The process is not quite as efficient as group health. There is no national pharmacy plan; each state still dictates how much is paid and how it must be paid. The PBM can determine eligibility for compensation, but this usually occurs after the first prescription has already been filled.
The local pharmacist spends much more time with a workers’ compensation prescription, trying to determine if it will or will not be paid and demands a higher reimbursement amount. Only through a workers’ compensation PBM can this time and cost be reduced.

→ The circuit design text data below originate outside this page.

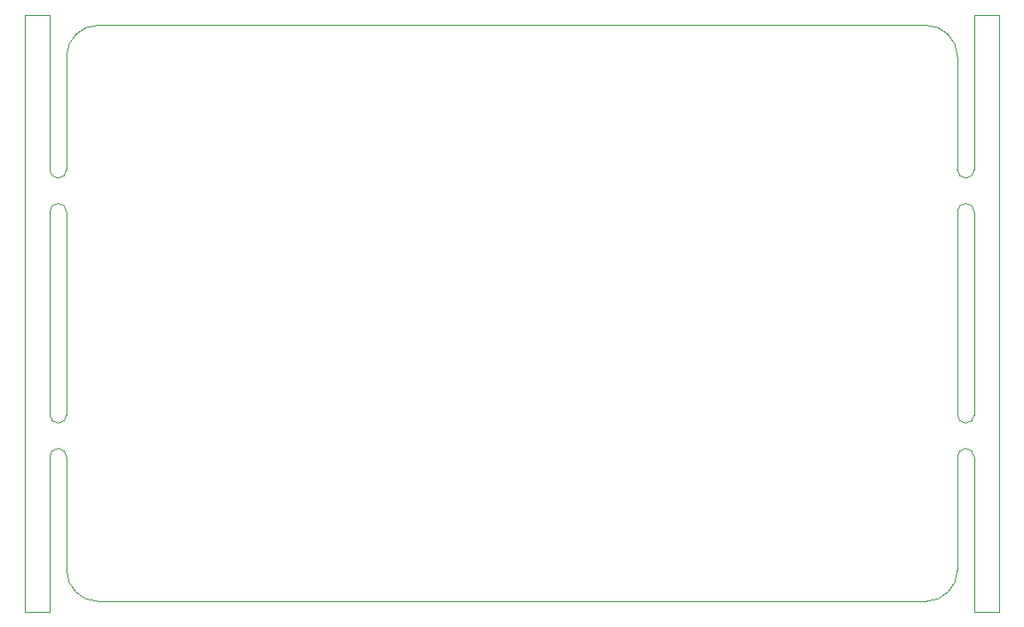
<source format=gbr>
%TF.GenerationSoftware,KiCad,Pcbnew,8.0.3*%
%TF.CreationDate,2024-07-18T08:33:45+12:00*%
%TF.ProjectId,Tea Cozy Hotplate,54656120-436f-47a7-9920-486f74706c61,rev?*%
%TF.SameCoordinates,Original*%
%TF.FileFunction,Profile,NP*%
%FSLAX46Y46*%
G04 Gerber Fmt 4.6, Leading zero omitted, Abs format (unit mm)*
G04 Created by KiCad (PCBNEW 8.0.3) date 2024-07-18 08:33:45*
%MOMM*%
%LPD*%
G01*
G04 APERTURE LIST*
%TA.AperFunction,Profile*%
%ADD10C,0.050000*%
%TD*%
G04 APERTURE END LIST*
D10*
X86600000Y-41200000D02*
X86600000Y-56000000D01*
X0Y-52000000D02*
X0Y-41700000D01*
X-4000000Y-56000000D02*
X-4000000Y1000000D01*
X85000000Y-41700000D02*
X85000000Y-52000000D01*
X85000000Y-18300000D02*
X85000000Y-36700000D01*
X3000000Y0D02*
X82000000Y0D01*
X-1600000Y-13800000D02*
X-1600000Y1000000D01*
X-1600000Y-37200000D02*
X-1600000Y-17800000D01*
X86600000Y-56000000D02*
X89000000Y-56000000D01*
X0Y-36700000D02*
X0Y-18300000D01*
X3000000Y-55000000D02*
G75*
G02*
X0Y-52000000I0J3000000D01*
G01*
X-1600000Y1000000D02*
X-4000000Y1000000D01*
X85000000Y-3000000D02*
X85000000Y-13300000D01*
X0Y-3000000D02*
G75*
G02*
X3000000Y0I2999998J2D01*
G01*
X3000000Y-55000000D02*
X82000000Y-55000000D01*
X-1607500Y-56000000D02*
X-4000000Y-56000000D01*
X86607500Y1000000D02*
X86607500Y-13800000D01*
X89000000Y1000000D02*
X89000000Y-56000000D01*
X86600000Y-17800000D02*
X86600000Y-37200000D01*
X82000000Y0D02*
G75*
G02*
X85000000Y-3000000I0J-3000000D01*
G01*
X85000000Y-52000000D02*
G75*
G02*
X82000000Y-55000000I-3000000J0D01*
G01*
X0Y-13300000D02*
X0Y-3000000D01*
X-1607500Y-56000000D02*
X-1607500Y-41200000D01*
X86607500Y1000000D02*
X89000000Y1000000D01*
%TO.C,*%
X-1607500Y-41200000D02*
G75*
G02*
X-807500Y-40400000I800001J-1D01*
G01*
%TO.C,REF\u002A\u002A*%
X85000000Y-37200000D02*
X85000000Y-36700000D01*
X85000000Y-41200000D02*
X85000000Y-41700000D01*
X85000000Y-41200000D02*
G75*
G02*
X85800000Y-40400000I800000J0D01*
G01*
X85800000Y-38000000D02*
G75*
G02*
X85000000Y-37200000I1J800001D01*
G01*
X0Y-37200000D02*
X0Y-36700000D01*
X0Y-41200000D02*
X0Y-41700000D01*
X-800000Y-40400000D02*
G75*
G02*
X0Y-41200000I-1J-800001D01*
G01*
X0Y-37200000D02*
G75*
G02*
X-800000Y-38000000I-800000J0D01*
G01*
%TO.C,*%
X86600000Y-37200000D02*
G75*
G02*
X85800000Y-38000000I-800001J1D01*
G01*
X-800000Y-14600000D02*
G75*
G02*
X-1600000Y-13800000I1J800001D01*
G01*
X-800000Y-38000000D02*
G75*
G02*
X-1600000Y-37200000I1J800001D01*
G01*
%TO.C,REF\u002A\u002A*%
X0Y-13800000D02*
X0Y-13300000D01*
X0Y-17800000D02*
X0Y-18300000D01*
X-800000Y-17000000D02*
G75*
G02*
X0Y-17800000I-1J-800001D01*
G01*
X0Y-13800000D02*
G75*
G02*
X-800000Y-14600000I-800000J0D01*
G01*
%TO.C,*%
X86607500Y-13800000D02*
G75*
G02*
X85807500Y-14600000I-800001J1D01*
G01*
X85800000Y-40400000D02*
G75*
G02*
X86600000Y-41200000I-1J-800001D01*
G01*
X85800000Y-17000000D02*
G75*
G02*
X86600000Y-17800000I-1J-800001D01*
G01*
%TO.C,REF\u002A\u002A*%
X85000000Y-13800000D02*
X85000000Y-13300000D01*
X85000000Y-17800000D02*
X85000000Y-18300000D01*
X85000000Y-17800000D02*
G75*
G02*
X85800000Y-17000000I800000J0D01*
G01*
X85800000Y-14600000D02*
G75*
G02*
X85000000Y-13800000I1J800001D01*
G01*
%TO.C,*%
X-1600000Y-17800000D02*
G75*
G02*
X-800000Y-17000000I800001J-1D01*
G01*
%TD*%
M02*

</source>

Ron Roma, RPh, the CEO of Healthesystems, a Georgia based workers’ compensation PBM, says, ``The key to building a successful PBM for the workers’ compensation industry is to effectively communicate with all parties involved, including the agents of the various pharmacy chains in order to effectively deliver medications to the injured workers. Effective communication means written, face-to-face and electronic communication.’’ Roma says, ``the challenge is not PBM-to-pharmacy electronic connectivity, it is Payer-to-PBM communication that is difficult. It’s a systems issue on the payers’ side. Effective electronic communication includes solving such problems as whether a claim is compensable and how to process in an environment that is not contractual but dictated by state law.’’ Roma says these challenges can be overcome.
The bad news is pharmacy costs continue to rise. The good news is that today PBMs are specializing in workers’ compensation and payers are willing to sit down and work out the issues with all parties to effectively deliver compensable medication to injured workers to assist the healing process and get them back to work as soon as possible.